Le site LocalBitcoin.com assure que l’équivalent de 303 millions de dollars y ont été échangés en 2019 dans cette monnaie au Venezuela, quand l’hyperinflation atteignait des sommets. En 2021, avec une économie dollarisée et une hyperinflation ralentie (70% sur six mois), les échanges en bitcoin tournent autour de 100 millions de dollars.

Le gouvernement socialiste du président Nicolas Maduro a lui-même lancé en 2018 une cryptomonnaie, le Petro. Adossé officiellement sur le sous-sol (pétrole et minerais) vénézuélien, le Petro n’a pas eu le succès escompté par les autorités pour se transformer en une sorte d’unité de compte.

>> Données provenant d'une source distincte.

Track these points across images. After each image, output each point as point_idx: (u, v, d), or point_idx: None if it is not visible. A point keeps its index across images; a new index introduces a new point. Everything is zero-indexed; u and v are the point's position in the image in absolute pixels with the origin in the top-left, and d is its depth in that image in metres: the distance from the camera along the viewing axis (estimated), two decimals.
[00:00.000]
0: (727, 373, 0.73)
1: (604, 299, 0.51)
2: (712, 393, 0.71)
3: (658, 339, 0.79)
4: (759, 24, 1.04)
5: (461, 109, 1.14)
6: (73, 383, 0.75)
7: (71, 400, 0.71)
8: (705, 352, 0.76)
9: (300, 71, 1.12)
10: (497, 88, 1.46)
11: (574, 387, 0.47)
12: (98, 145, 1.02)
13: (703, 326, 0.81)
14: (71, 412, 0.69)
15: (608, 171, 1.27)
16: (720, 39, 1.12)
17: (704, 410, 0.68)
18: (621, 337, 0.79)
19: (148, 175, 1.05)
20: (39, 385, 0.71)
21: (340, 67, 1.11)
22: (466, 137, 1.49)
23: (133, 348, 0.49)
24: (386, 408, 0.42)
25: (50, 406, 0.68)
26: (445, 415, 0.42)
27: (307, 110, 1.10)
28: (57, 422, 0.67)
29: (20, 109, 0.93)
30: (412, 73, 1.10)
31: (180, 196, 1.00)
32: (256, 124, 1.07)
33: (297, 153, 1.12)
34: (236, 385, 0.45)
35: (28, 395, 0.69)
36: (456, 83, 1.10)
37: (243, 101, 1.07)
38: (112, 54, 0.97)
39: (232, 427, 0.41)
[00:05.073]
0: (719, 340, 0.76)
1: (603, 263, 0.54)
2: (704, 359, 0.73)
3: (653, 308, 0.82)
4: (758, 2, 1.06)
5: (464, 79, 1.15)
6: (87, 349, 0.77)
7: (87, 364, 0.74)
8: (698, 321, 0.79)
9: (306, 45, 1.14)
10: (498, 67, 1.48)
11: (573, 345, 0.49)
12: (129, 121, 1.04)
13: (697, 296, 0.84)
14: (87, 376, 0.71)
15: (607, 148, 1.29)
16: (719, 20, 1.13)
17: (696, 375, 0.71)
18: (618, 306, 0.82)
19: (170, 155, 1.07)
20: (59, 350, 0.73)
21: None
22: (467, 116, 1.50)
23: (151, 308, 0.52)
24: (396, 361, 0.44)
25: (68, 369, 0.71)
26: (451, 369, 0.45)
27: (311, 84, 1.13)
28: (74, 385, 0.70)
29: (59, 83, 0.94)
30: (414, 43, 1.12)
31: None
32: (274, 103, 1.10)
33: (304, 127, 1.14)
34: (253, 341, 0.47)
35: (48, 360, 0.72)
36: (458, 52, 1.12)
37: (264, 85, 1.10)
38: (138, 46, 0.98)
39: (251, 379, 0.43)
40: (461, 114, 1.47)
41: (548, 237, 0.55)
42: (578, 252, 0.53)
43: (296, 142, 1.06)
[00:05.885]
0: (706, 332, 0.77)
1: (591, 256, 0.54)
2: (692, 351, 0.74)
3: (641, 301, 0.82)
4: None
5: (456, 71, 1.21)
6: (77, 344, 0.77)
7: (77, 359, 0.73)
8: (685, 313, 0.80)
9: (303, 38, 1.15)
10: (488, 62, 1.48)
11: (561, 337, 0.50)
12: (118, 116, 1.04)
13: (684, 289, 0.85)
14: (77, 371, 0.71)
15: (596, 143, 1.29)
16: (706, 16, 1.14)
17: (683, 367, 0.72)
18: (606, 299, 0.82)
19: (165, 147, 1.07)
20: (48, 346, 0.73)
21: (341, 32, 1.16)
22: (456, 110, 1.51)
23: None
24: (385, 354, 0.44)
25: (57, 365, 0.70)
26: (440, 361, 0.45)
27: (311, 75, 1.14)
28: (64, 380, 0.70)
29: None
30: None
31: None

Si le bitcoin n’est pas officiel, il existe toutefois depuis 2018 un organisme de régulation des cryptomonnaies (Sunacrip) qui recense depuis 2020 les mineurs officiels comme M. Toukoumidis qui s’acquittent de toutes les obligations légales.

Toutefois, beaucoup de “mineurs” travaillent en-dehors de tout cadre légal ne déclarant pas leurs biens.

En septembre, la police a ainsi confisqué 17 machines à une femme et les saisies en province ont dépassé la centaine en 2021.

Pedro continue, lui, à opérer sous les radars. “Il vaut mieux ne pas en parler”.